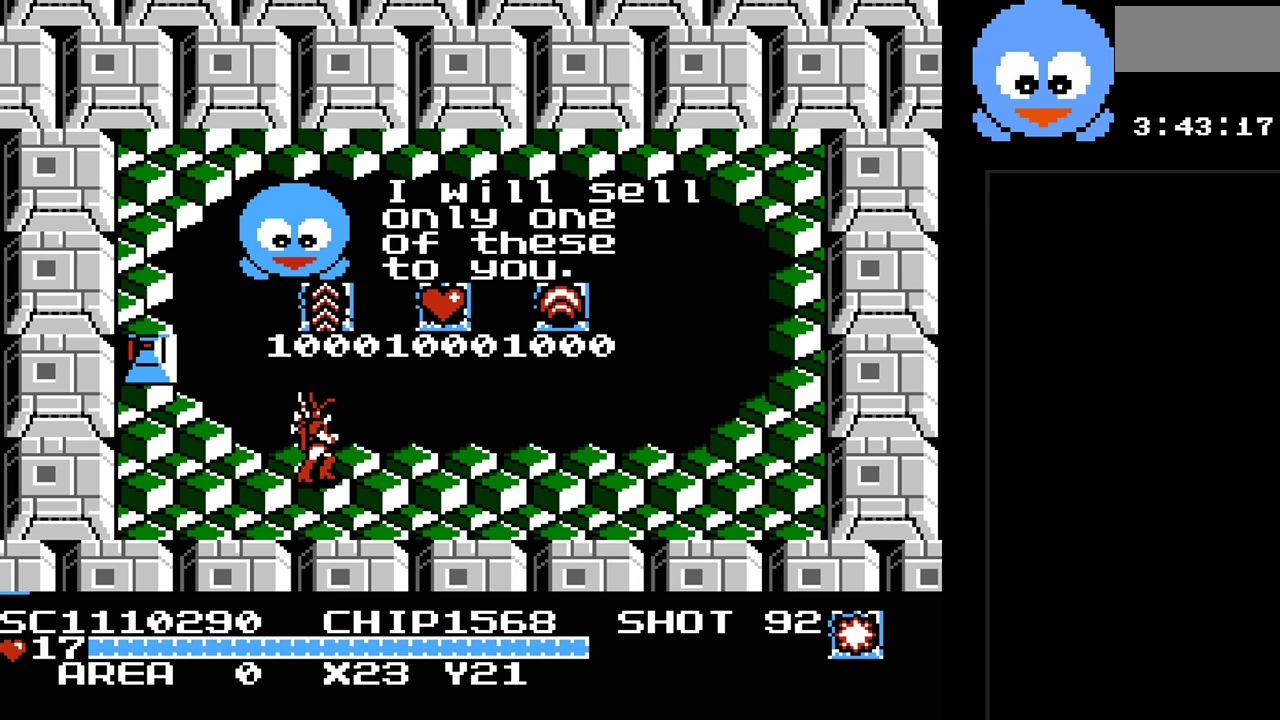
{"buttons": ["DPAD_UP"], "events": [[67, "DPAD_UP", "down"]]}
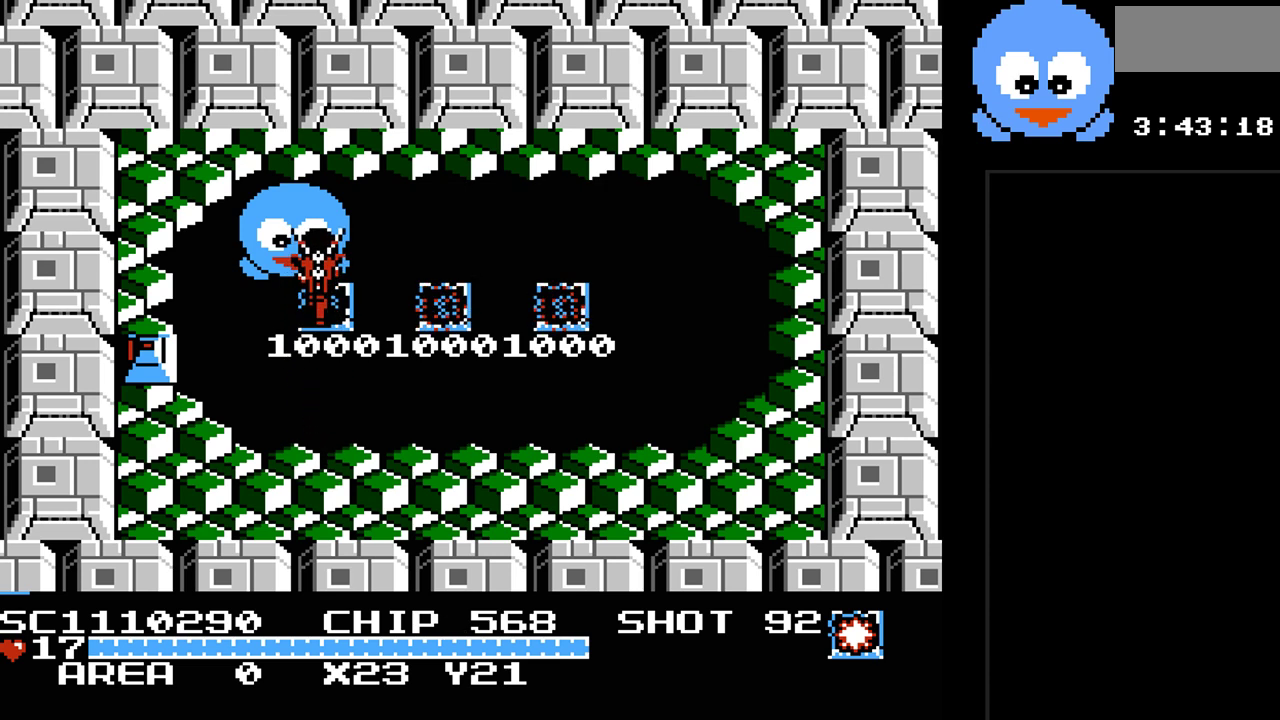
{"buttons": ["DPAD_RIGHT"], "events": [[33, "DPAD_UP", "up"], [133, "DPAD_DOWN", "down"], [450, "DPAD_RIGHT", "down"], [483, "DPAD_DOWN", "up"]]}
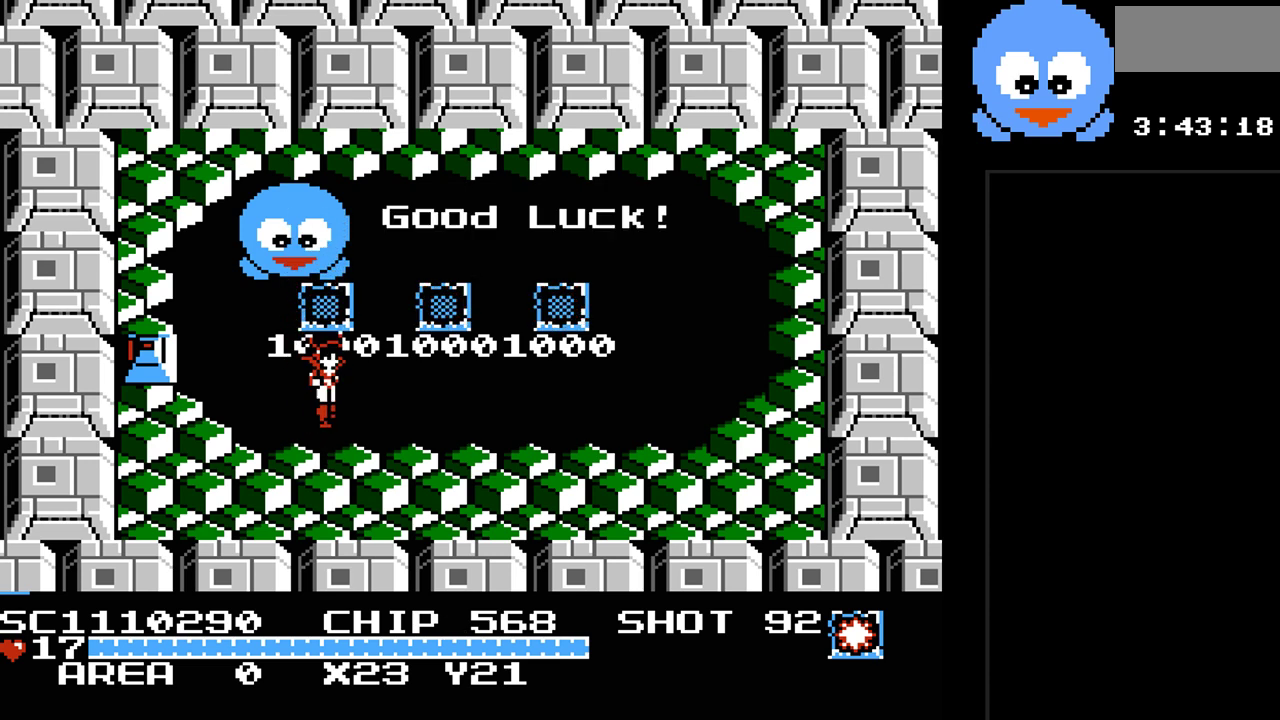
{"buttons": ["Y"], "events": [[333, "Y", "down"], [400, "DPAD_RIGHT", "up"]]}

WHAT YOU NEED TO DO:
Without the pictures, return the whole of the data exactly as given.

TASK RESPONSE:
{"buttons": ["DPAD_UP"], "events": [[67, "DPAD_UP", "down"]]}
{"buttons": ["DPAD_RIGHT"], "events": [[33, "DPAD_UP", "up"], [133, "DPAD_DOWN", "down"], [450, "DPAD_RIGHT", "down"], [483, "DPAD_DOWN", "up"]]}
{"buttons": ["Y"], "events": [[333, "Y", "down"], [400, "DPAD_RIGHT", "up"]]}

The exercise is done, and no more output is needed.